Dear Michael Biebl, you wrote:

> The verbose debug log from the initramfs and systemd can maybe tell us
> more. But looking at https://www.icce.rug.nl/systemd/journalctl, the
> sda5 mount happens at line 773, the first errors start at line 785 and
> the remount is at line 802.
> So it looks like /usr is not mounted at the time
> systemd-remount-fs.service is run.

Right. That's consistent with the impression I got from the error messages.
*Why* that is true, however, eludes me.

> 
> What's also curious is, that the log doesn't seem to be complete.
> Usually systemd's first log line is something like
> 
> > Dez 18 07:03:47 pluto systemd[1]: systemd 228 running in system mode. (+PAM 
> > +AUDIT +SELINUX +IMA +APPARMOR +SMACK +SYSVINIT +UTMP +LIBCRYPTSETUP 
> > +GCRYPT +GNUTLS +ACL +X
> > Dez 18 07:03:47 pluto systemd[1]: Detected architecture x86-64.
> 
> Those early boot messages seem to be missing completely.

Well, I didn't edit anything. The information I generated is passed to you the
way it was made available by the various programs/commands.


> Btw, you mentioned that this happened after an upgrade.

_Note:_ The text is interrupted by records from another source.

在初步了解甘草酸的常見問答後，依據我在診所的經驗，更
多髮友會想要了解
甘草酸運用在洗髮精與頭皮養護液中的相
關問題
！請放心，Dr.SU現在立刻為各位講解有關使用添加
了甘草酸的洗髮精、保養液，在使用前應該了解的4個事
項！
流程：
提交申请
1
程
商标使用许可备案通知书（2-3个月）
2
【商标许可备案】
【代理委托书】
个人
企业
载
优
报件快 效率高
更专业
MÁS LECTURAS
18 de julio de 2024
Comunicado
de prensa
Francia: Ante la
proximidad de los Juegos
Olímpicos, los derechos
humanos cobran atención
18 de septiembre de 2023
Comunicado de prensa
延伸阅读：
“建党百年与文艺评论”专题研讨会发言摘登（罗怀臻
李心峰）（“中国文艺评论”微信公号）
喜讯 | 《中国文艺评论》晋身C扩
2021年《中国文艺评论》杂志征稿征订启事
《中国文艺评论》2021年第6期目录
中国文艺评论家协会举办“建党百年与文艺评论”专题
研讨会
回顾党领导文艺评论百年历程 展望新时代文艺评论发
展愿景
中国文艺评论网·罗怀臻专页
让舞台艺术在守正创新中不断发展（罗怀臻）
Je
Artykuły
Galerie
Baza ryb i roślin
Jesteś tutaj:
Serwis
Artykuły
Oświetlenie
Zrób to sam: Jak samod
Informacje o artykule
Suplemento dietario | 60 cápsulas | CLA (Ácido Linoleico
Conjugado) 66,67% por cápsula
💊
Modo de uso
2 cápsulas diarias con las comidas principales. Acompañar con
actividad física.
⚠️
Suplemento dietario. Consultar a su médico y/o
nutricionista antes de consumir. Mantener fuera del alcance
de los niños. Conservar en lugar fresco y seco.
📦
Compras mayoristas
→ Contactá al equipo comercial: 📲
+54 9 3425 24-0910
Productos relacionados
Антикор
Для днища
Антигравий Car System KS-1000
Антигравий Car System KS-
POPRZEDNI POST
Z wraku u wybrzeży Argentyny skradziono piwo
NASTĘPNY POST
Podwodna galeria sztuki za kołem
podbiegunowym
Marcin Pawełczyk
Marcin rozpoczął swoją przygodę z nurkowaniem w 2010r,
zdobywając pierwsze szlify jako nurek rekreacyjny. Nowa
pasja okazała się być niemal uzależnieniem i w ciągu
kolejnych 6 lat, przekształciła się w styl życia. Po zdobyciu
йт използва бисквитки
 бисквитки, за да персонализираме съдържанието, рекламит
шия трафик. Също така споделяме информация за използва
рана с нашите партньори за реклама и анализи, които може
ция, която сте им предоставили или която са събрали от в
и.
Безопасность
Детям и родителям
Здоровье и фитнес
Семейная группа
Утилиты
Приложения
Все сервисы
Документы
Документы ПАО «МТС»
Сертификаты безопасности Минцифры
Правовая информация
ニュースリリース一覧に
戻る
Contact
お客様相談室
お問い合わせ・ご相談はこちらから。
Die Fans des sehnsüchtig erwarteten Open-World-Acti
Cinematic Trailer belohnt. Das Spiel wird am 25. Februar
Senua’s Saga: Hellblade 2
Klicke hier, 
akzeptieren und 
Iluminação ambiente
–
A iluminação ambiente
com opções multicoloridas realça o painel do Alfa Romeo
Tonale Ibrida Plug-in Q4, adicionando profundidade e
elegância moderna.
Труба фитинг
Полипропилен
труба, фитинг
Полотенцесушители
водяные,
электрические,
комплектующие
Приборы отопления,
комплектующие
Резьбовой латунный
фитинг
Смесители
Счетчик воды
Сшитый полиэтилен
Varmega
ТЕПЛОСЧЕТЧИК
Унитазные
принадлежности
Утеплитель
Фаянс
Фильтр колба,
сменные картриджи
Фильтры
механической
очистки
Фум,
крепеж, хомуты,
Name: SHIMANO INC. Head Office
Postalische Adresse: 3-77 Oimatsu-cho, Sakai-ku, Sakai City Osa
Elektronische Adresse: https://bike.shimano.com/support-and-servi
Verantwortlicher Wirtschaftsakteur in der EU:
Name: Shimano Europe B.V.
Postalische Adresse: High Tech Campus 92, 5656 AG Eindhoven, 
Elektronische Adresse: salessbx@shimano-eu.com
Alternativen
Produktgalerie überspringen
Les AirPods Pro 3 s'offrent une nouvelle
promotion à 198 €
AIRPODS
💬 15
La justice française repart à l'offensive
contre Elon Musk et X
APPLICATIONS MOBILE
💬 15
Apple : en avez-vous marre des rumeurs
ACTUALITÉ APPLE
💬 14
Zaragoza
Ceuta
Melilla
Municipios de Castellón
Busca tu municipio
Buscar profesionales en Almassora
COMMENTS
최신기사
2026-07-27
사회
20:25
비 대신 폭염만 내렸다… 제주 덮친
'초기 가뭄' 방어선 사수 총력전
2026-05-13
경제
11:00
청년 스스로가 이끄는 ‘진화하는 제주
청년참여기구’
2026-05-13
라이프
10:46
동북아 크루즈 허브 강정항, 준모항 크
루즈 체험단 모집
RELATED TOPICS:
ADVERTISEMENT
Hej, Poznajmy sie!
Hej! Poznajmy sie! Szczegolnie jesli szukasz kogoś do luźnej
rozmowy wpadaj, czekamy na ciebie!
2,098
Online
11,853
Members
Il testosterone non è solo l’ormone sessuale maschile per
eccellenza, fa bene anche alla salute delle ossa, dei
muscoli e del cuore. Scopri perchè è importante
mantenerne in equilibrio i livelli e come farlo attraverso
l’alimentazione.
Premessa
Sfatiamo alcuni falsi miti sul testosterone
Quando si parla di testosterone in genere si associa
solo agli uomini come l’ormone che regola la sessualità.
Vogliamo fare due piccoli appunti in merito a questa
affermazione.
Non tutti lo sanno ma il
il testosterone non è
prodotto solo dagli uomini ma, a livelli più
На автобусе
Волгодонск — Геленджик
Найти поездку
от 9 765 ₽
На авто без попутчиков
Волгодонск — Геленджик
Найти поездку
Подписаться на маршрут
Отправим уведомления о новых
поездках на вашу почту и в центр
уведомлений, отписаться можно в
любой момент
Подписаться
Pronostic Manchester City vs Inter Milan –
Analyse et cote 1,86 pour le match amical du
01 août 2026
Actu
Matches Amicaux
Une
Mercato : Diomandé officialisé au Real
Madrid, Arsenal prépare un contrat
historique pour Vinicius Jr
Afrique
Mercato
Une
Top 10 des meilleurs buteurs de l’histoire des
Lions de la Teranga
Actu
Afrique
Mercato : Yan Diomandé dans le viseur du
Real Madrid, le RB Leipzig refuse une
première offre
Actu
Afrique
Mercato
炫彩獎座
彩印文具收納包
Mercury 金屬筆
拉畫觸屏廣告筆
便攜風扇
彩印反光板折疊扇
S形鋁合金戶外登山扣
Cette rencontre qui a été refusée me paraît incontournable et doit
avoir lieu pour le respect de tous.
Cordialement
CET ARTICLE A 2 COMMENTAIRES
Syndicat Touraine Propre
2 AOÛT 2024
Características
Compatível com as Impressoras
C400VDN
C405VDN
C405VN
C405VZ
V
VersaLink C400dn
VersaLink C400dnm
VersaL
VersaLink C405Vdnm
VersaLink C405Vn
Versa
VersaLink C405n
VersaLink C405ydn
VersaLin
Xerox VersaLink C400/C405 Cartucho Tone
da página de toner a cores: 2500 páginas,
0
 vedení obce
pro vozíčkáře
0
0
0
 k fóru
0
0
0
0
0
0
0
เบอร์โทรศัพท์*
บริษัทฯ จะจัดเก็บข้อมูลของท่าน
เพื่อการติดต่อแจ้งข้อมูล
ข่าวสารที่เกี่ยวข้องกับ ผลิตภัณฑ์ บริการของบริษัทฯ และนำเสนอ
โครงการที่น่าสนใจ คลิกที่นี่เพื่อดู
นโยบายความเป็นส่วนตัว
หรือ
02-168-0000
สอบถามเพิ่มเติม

Which previous
> version did you run which worked fine? Which other packages were
> upgraded along with it?

Is there a way to determine that? What I do to upgrade the system is run
'aptitude update' and then 'aptitude upgrade'. Is there a log somewhere that
tells me what packages and versions were updated at what moments in time?


> If you downgrade systemd/udev, does the problem go away?

I thought about doing that, but was afraid for an avalanche of forced
downgrades of packages that might now depend on the most recent udev and
systemd versions. But I'll give it a try asap and let you know the results.